■ SOURCE DATA ■

"""

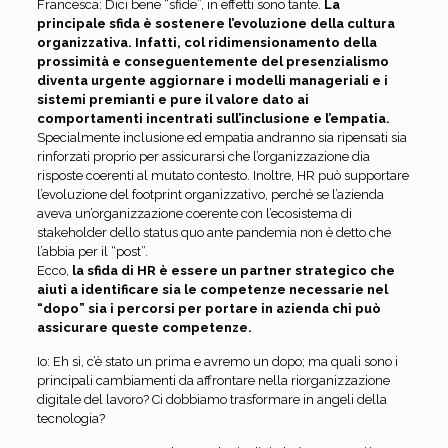
Francesca: Dici bene “sfide”, in effetti sono tante.
La
principale sfida è sostenere l’evoluzione della cultura
organizzativa. Infatti, col ridimensionamento della
prossimità e conseguentemente del presenzialismo
diventa urgente aggiornare i modelli manageriali e i
sistemi premianti e pure il valore dato ai
comportamenti incentrati sull’inclusione e l’empatia.
Specialmente inclusione ed empatia andranno sia ripensati sia
rinforzati proprio per assicurarsi che l’organizzazione dia
risposte coerenti al mutato contesto. Inoltre, HR può supportare
l’evoluzione del footprint organizzativo, perché se l’azienda
aveva un’organizzazione coerente con l’ecosistema di
stakeholder dello status quo ante pandemia non è detto che
l’abbia per il “post”.
Ecco,
la sfida di HR è essere un partner strategico che
aiuti a identificare sia le competenze necessarie nel
“dopo” sia i percorsi per portare in azienda chi può
assicurare queste competenze.
Io: Eh sì, c’è stato un prima e avremo un dopo; ma quali sono i
principali cambiamenti da affrontare nella riorganizzazione
digitale del lavoro? Ci dobbiamo trasformare in angeli della
tecnologia?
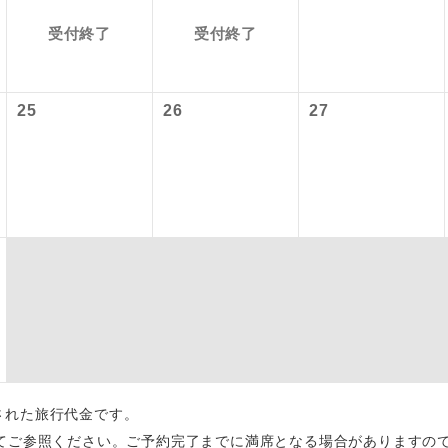
,800円、子供1,800円
受付終了
受付終了
初登場のコースです。
ース
2027/6/4 羽田空港：大人2,320円、子供2,320円
 羽田空港：大人2,360円、子供2,360円
ユネスコに登録されている文化遺産や自然遺産
：大人740円、子供740円
遺産
スです。
25
26
27
絶景スポットに立ち寄るコースです。
景
温泉地にも宿泊するコースです。
泉
ご宿泊ホテルに露天風呂が付いています。
風呂
ご宿泊ホテルに大浴場が付いています。
場
全てのお食事が付いていますので、お食事の心
付き
ん。（機内食を除く）
お部屋にてゆっくりとお召し上がりいただけま
屋食
出された旅行代金です。
てご参照ください。ご予約完了までに満席となる場合がありますの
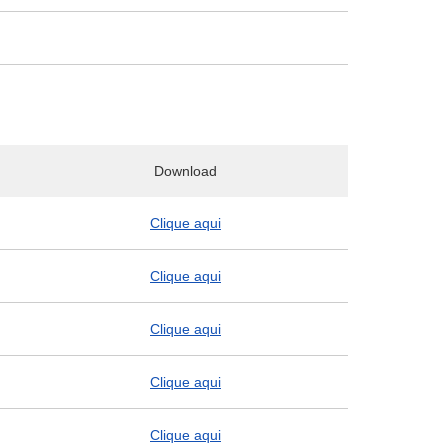
Download
Clique aqui
Clique aqui
Clique aqui
Clique aqui
Clique aqui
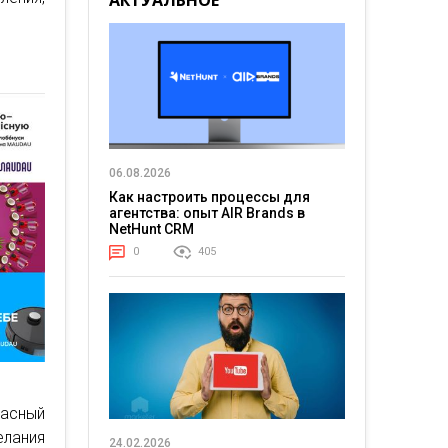
АКТУАЛЬНОЕ
06.08.2026
Как настроить процессы для
агентства: опыт AIR Brands в
NetHunt CRM
0
405
ласный
лания
24.02.2026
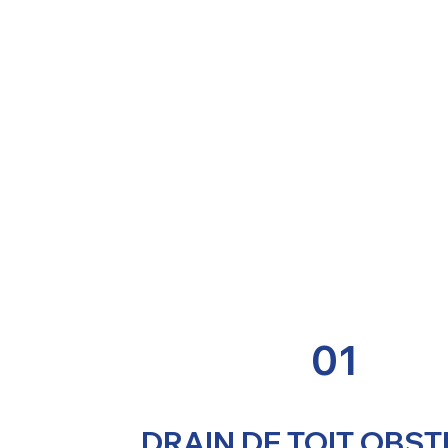
01
DRAIN DE TOIT OBST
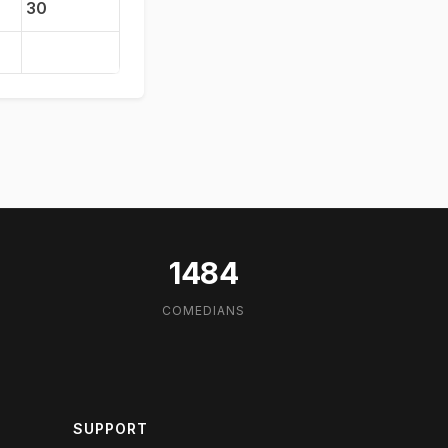
30
1484
COMEDIANS
SUPPORT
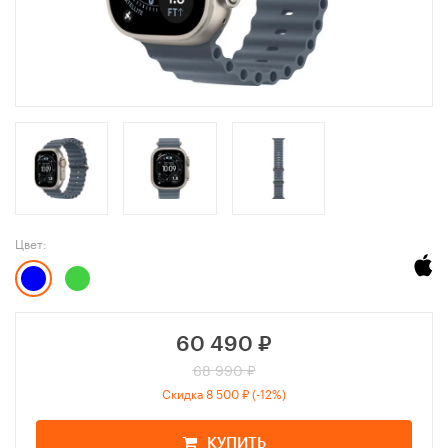
Цвет:
60 490
₽
68 990 ₽
Скидка 8 500 ₽ (-12%)
КУПИТЬ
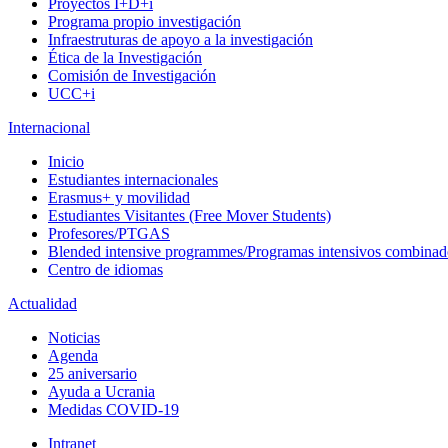
Proyectos I+D+i
Programa propio investigación
Infraestruturas de apoyo a la investigación
Ética de la Investigación
Comisión de Investigación
UCC+i
Internacional
Inicio
Estudiantes internacionales
Erasmus+ y movilidad
Estudiantes Visitantes (Free Mover Students)
Profesores/PTGAS
Blended intensive programmes/Programas intensivos combinad
Centro de idiomas
Actualidad
Noticias
Agenda
25 aniversario
Ayuda a Ucrania
Medidas COVID-19
Intranet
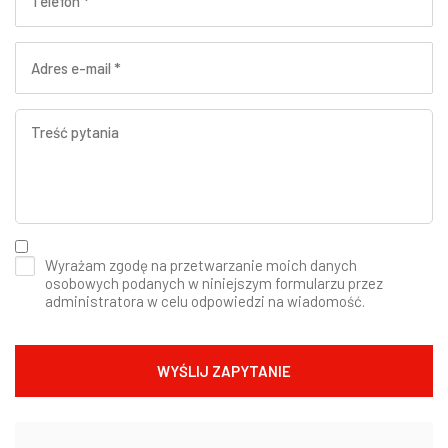
Wyrażam zgodę na przetwarzanie moich danych
osobowych podanych w niniejszym formularzu przez
administratora w celu odpowiedzi na wiadomość.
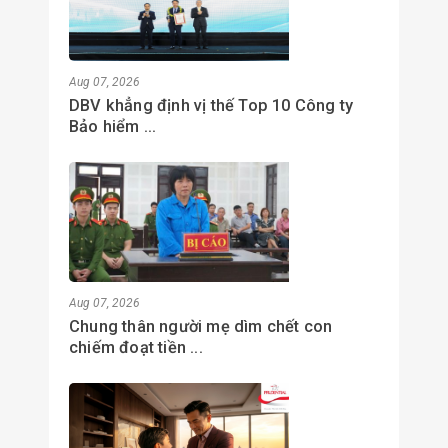
Aug 07, 2026
DBV khẳng định vị thế Top 10 Công ty
Bảo hiểm ...
Aug 07, 2026
Chung thân người mẹ dìm chết con
chiếm đoạt tiền ...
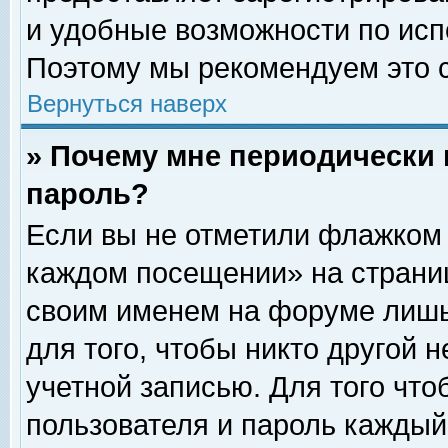
и удобные возможности по ис
Поэтому мы рекомендуем это с
Вернуться наверх
» Почему мне периодически 
пароль?
Если вы не отметили флажком 
каждом посещении» на страниц
своим именем на форуме лишь
для того, чтобы никто другой 
учетной записью. Для того чт
пользователя и пароль каждый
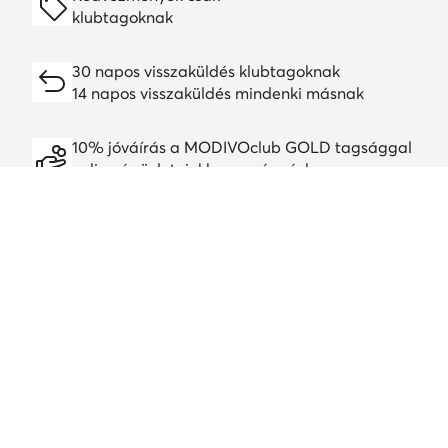
klubtagoknak
30 napos visszaküldés klubtagoknak
14 napos visszaküldés mindenki másnak
10% jóváírás a MODIVOclub GOLD tagsággal
online és üzleteinkben, egész évben
A jóváírás minden promócióval és leárazással
kombinálható
Töltsd le a alkalmazást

"""

■ REQUEST ■
Set down each of the records precisely, leaving any pictures behind.

■ RESPONSE AREA ■
Francesca: Dici bene “sfide”, in effetti sono tante.
La
principale sfida è sostenere l’evoluzione della cultura
organizzativa. Infatti, col ridimensionamento della
prossimità e conseguentemente del presenzialismo
diventa urgente aggiornare i modelli manageriali e i
sistemi premianti e pure il valore dato ai
comportamenti incentrati sull’inclusione e l’empatia.
Specialmente inclusione ed empatia andranno sia ripensati sia
rinforzati proprio per assicurarsi che l’organizzazione dia
risposte coerenti al mutato contesto. Inoltre, HR può supportare
l’evoluzione del footprint organizzativo, perché se l’azienda
aveva un’organizzazione coerente con l’ecosistema di
stakeholder dello status quo ante pandemia non è detto che
l’abbia per il “post”.
Ecco,
la sfida di HR è essere un partner strategico che
aiuti a identificare sia le competenze necessarie nel
“dopo” sia i percorsi per portare in azienda chi può
assicurare queste competenze.
Io: Eh sì, c’è stato un prima e avremo un dopo; ma quali sono i
principali cambiamenti da affrontare nella riorganizzazione
digitale del lavoro? Ci dobbiamo trasformare in angeli della
tecnologia?
,800円、子供1,800円
受付終了
受付終了
初登場のコースです。
ース
2027/6/4 羽田空港：大人2,320円、子供2,320円
 羽田空港：大人2,360円、子供2,360円
ユネスコに登録されている文化遺産や自然遺産
：大人740円、子供740円
遺産
スです。
25
26
27
絶景スポットに立ち寄るコースです。
景
温泉地にも宿泊するコースです。
泉
ご宿泊ホテルに露天風呂が付いています。
風呂
ご宿泊ホテルに大浴場が付いています。
場
全てのお食事が付いていますので、お食事の心
付き
ん。（機内食を除く）
お部屋にてゆっくりとお召し上がりいただけま
屋食
出された旅行代金です。
てご参照ください。ご予約完了までに満席となる場合がありますの
Download
Clique aqui
Clique aqui
Clique aqui
Clique aqui
Clique aqui
АКТУАЛЬНОЕ
06.08.2026
Как настроить процессы для
агентства: опыт AIR Brands в
NetHunt CRM
0
405
ласный
лания
24.02.2026
01
DRAIN DE TOIT OBST
30
1484
COMEDIANS
SUPPORT
Цвет:
60 490
₽
68 990 ₽
Скидка 8 500 ₽ (-12%)
КУПИТЬ
Proyectos I+D+i
Programa propio investigación
Infraestruturas de apoyo a la investigación
Ética de la Investigación
Comisión de Investigación
UCC+i
Internacional
Inicio
Estudiantes internacionales
Erasmus+ y movilidad
Estudiantes Visitantes (Free Mover Students)
Profesores/PTGAS
Blended intensive programmes/Programas intensivos combinad
Centro de idiomas
Actualidad
Noticias
Agenda
25 aniversario
Ayuda a Ucrania
Medidas COVID-19
Intranet
Wyrażam zgodę na przetwarzanie moich danych
osobowych podanych w niniejszym formularzu przez
administratora w celu odpowiedzi na wiadomość.
Aug 07, 2026
DBV khẳng định vị thế Top 10 Công ty
Bảo hiểm ...
Aug 07, 2026
Chung thân người mẹ dìm chết con
chiếm đoạt tiền ...
и удобные возможности по ис
Поэтому мы рекомендуем это с
Вернуться наверх
» Почему мне периодически 
пароль?
Если вы не отметили флажком 
каждом посещении» на страниц
своим именем на форуме лишь
для того, чтобы никто другой 
учетной записью. Для того чт
пользователя и пароль каждый
klubtagoknak
30 napos visszaküldés klubtagoknak
14 napos visszaküldés mindenki másnak
10% jóváírás a MODIVOclub GOLD tagsággal
online és üzleteinkben, egész évben
A jóváírás minden promócióval és leárazással
kombinálható
Töltsd le a alkalmazást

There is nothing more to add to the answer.